Recorded data START

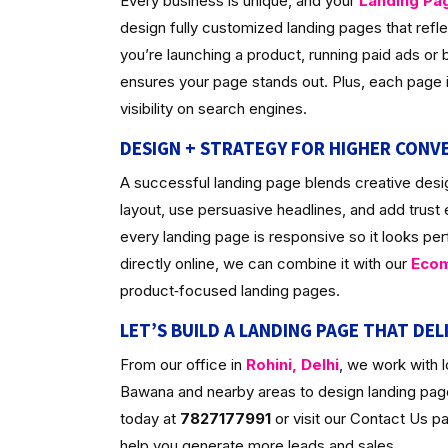
Every business is unique, and your
Landing Pa
design fully customized landing pages that ref
you’re launching a product, running paid ads or bu
ensures your page stands out. Plus, each page is
visibility on search engines.
DESIGN + STRATEGY FOR HIGHER CONV
A successful landing page blends creative desig
layout, use persuasive headlines, and add trust
every landing page is responsive so it looks per
directly online, we can combine it with our
Ecom
product‑focused landing pages.
LET’S BUILD A LANDING PAGE THAT DEL
From our office in
Rohini, Delhi
, we work with 
Bawana and nearby areas to design landing pages
today at
7827177991
or visit our Contact Us 
help you generate more leads and sales.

Recorded data END

> _Job item_:
Write out exactly the lines from the one with "or visit our Contact Us" through the end of the records above, both ends included, and leave out all other lines.

> _Your response_:
or visit our Contact Us 
help you generate more leads and sales.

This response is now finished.